A delightful seven minute film of tops spinning:
Filmed by Charles and Ray Eames. Soundtrack by Elmer Bernstein. From the Eames Office:
TOPS
Tops had its genesis in an earlier film produced for the Stars of Jazz television program in 1957. The Eameses decided to make a longer, color version in 1966, which they worked on in spare moments between other projects.
The film is a celebration of the ancient art and craft of top-making and spinning. One hundred and twenty-three tops spin to the accompaniment of a score by Elmer Bernstein. Using close-up, live-action photography, the film shows tops, old and new, from various countries, including China, Japan, India, the United States, France, and England.
Charles’s fascination with spinning tops went back to his childhood; in this film he found a perfect vehicle for demonstrating their beauty in motion and for making visual points about the universality of tops, the physics of motion (MIT physics professor, Philip Morrison, often showed the film to students and colleagues), and the intimate relationship between toys and science.
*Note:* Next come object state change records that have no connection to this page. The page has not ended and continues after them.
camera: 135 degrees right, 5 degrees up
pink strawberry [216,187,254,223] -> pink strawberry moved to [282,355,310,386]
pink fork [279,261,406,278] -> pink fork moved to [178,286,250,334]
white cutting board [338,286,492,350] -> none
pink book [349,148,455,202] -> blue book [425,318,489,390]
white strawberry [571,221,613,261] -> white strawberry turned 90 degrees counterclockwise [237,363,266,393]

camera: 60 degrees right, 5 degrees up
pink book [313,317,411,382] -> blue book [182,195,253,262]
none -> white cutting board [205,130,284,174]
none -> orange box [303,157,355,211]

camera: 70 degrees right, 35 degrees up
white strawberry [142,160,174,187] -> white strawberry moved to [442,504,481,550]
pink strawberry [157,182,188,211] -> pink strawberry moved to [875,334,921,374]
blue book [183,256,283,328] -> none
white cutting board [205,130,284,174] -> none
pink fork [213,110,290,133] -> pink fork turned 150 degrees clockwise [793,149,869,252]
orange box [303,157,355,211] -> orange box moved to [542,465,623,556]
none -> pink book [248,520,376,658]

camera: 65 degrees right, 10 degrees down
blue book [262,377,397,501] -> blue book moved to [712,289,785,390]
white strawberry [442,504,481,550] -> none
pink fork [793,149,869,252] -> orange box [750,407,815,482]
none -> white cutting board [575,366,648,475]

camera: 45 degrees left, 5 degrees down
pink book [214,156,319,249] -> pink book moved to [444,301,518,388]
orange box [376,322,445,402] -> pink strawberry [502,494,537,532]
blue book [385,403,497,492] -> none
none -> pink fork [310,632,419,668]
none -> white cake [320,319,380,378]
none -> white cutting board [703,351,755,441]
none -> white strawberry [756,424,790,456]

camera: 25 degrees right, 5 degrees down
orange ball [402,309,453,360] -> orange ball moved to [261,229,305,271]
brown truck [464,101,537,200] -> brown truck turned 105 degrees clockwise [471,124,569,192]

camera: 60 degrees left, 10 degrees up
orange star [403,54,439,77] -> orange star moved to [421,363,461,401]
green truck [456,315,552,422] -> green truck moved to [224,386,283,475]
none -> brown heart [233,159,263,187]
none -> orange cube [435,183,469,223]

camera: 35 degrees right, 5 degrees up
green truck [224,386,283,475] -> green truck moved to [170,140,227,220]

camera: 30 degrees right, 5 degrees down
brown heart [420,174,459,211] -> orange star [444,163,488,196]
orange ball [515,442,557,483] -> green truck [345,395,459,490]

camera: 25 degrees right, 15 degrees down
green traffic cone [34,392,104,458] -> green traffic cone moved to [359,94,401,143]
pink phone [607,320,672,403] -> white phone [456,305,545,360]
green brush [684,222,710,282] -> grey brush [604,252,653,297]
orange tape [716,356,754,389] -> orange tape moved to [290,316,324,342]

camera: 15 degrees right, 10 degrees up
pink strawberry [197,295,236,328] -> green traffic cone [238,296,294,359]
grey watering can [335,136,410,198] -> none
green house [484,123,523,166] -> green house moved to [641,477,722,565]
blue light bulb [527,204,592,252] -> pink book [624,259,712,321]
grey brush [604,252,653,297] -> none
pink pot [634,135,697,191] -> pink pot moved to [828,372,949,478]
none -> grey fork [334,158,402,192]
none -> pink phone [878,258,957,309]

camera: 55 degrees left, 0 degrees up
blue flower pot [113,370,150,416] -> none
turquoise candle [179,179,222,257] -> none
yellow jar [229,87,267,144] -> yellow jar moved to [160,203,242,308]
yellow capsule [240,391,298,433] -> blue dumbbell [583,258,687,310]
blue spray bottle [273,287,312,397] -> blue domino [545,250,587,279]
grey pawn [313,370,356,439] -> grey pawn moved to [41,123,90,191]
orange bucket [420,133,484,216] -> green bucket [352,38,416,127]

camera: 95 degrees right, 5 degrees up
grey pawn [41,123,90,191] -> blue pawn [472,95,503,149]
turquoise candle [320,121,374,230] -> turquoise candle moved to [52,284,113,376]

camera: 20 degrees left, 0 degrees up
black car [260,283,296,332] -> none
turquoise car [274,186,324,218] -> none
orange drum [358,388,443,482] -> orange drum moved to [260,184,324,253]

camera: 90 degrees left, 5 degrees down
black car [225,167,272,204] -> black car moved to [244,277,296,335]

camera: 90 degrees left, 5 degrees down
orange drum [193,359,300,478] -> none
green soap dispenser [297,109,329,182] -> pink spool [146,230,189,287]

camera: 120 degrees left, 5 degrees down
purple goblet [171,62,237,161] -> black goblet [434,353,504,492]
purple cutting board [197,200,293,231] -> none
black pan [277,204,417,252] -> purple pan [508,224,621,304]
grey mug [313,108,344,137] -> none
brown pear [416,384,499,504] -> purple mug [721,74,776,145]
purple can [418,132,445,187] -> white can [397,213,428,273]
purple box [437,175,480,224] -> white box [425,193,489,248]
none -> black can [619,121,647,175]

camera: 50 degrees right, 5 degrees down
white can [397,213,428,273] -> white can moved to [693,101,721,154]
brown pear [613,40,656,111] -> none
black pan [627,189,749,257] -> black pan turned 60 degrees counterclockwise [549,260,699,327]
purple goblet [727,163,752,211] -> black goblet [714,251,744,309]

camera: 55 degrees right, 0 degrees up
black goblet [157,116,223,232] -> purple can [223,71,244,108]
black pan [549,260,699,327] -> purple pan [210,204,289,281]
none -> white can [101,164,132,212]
I used to have tops when I was a kid. I loved Gyroscopes. My Dad taught at University of Pittsburgh and in the lecture hall, they had a great gyro. It was a bicycle wheel with handles fastened to the axle bolt. You would sit in a chair that could spin, rev up the wheel with a motor and then, whenever you tried to tilt the gyro, you would precess around in the chair. If I was wood turning, a bunch of tops would make great Christmas gifts.
Charles and Ray Eames where amazing polymaths. Their film Powers of Ten is a stunning visualization.